EXERCISE GOAL — Please copy the passage on finding polynomial roots in Sage word for word, from "Instead of defining" to "the algebraic numbers.".

TEXT SEGMENT —
#####
Instead of defining f as a sympolic expression and using solve, one can define f as a polynomial over the rationals, and get its roots over the algebraic numbers.

Define ring of polynomials in x over the rationals, then f:

sage: R.<x> = QQ[]
sage: f = x^3 + x^2 - 1/10

Roots of f in QQbar (they are real: no imaginary part is shown):

sage: rr = f.roots(QQbar, multiplicities=False)
sage: print(rr)
[-0.8669513175959773?, -0.4126055722546906?, 0.2795568898506678?]

Further check that all roots are real:

sage: [r.imag() == 0 for r in rr]
[True, True, True]

Get radical expressions (involving I even though all roots are real).
#####
(Collected data)
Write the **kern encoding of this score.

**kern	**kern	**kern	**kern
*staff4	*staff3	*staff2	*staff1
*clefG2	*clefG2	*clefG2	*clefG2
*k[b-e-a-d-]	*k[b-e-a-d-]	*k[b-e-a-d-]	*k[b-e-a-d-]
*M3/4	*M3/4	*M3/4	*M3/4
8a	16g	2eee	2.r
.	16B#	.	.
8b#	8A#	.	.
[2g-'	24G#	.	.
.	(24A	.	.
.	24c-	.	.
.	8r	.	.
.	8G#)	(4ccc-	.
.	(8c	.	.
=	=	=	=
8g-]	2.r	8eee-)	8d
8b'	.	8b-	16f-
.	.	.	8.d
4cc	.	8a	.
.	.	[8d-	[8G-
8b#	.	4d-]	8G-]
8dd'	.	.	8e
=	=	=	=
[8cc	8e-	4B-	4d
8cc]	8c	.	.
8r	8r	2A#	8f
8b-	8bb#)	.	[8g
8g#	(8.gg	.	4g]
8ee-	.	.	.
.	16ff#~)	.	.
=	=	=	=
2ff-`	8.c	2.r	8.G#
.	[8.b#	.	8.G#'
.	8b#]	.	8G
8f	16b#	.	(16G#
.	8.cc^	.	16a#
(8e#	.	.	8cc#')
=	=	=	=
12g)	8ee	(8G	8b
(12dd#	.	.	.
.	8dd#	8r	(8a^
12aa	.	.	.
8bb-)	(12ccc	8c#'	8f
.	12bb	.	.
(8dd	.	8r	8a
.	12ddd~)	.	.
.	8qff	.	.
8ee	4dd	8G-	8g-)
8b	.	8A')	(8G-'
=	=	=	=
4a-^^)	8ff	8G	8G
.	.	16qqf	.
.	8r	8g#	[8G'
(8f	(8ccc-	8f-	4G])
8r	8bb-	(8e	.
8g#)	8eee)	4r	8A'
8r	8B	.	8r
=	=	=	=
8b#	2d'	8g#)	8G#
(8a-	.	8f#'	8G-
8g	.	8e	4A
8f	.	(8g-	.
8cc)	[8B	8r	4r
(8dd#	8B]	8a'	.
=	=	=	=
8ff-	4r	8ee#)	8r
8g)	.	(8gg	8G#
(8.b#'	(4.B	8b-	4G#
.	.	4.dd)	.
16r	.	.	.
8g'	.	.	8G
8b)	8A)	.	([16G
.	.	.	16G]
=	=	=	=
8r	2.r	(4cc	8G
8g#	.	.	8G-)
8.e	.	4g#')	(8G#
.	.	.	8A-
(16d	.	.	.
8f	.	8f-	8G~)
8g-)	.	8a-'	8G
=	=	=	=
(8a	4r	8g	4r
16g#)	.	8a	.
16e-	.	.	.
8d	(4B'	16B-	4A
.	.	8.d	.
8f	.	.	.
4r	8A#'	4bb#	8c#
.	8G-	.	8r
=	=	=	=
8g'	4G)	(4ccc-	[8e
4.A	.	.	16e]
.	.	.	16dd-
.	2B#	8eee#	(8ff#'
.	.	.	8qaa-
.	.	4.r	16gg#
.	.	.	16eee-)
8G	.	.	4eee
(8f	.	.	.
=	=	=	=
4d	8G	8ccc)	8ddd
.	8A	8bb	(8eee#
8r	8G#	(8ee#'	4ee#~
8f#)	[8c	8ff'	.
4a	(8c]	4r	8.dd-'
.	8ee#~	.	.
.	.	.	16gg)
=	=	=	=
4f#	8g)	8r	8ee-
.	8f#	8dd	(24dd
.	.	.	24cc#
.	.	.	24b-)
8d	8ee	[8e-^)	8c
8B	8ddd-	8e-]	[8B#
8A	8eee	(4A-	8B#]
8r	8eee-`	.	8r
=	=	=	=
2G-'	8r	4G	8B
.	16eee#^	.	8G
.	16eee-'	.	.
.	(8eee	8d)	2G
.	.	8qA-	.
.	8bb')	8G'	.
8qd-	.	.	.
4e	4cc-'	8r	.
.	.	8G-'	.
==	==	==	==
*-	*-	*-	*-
#####
OUTPUT OF THE TASK —
Instead of defining f as a sympolic expression and using solve, one can define f as a polynomial over the rationals, and get its roots over the algebraic numbers.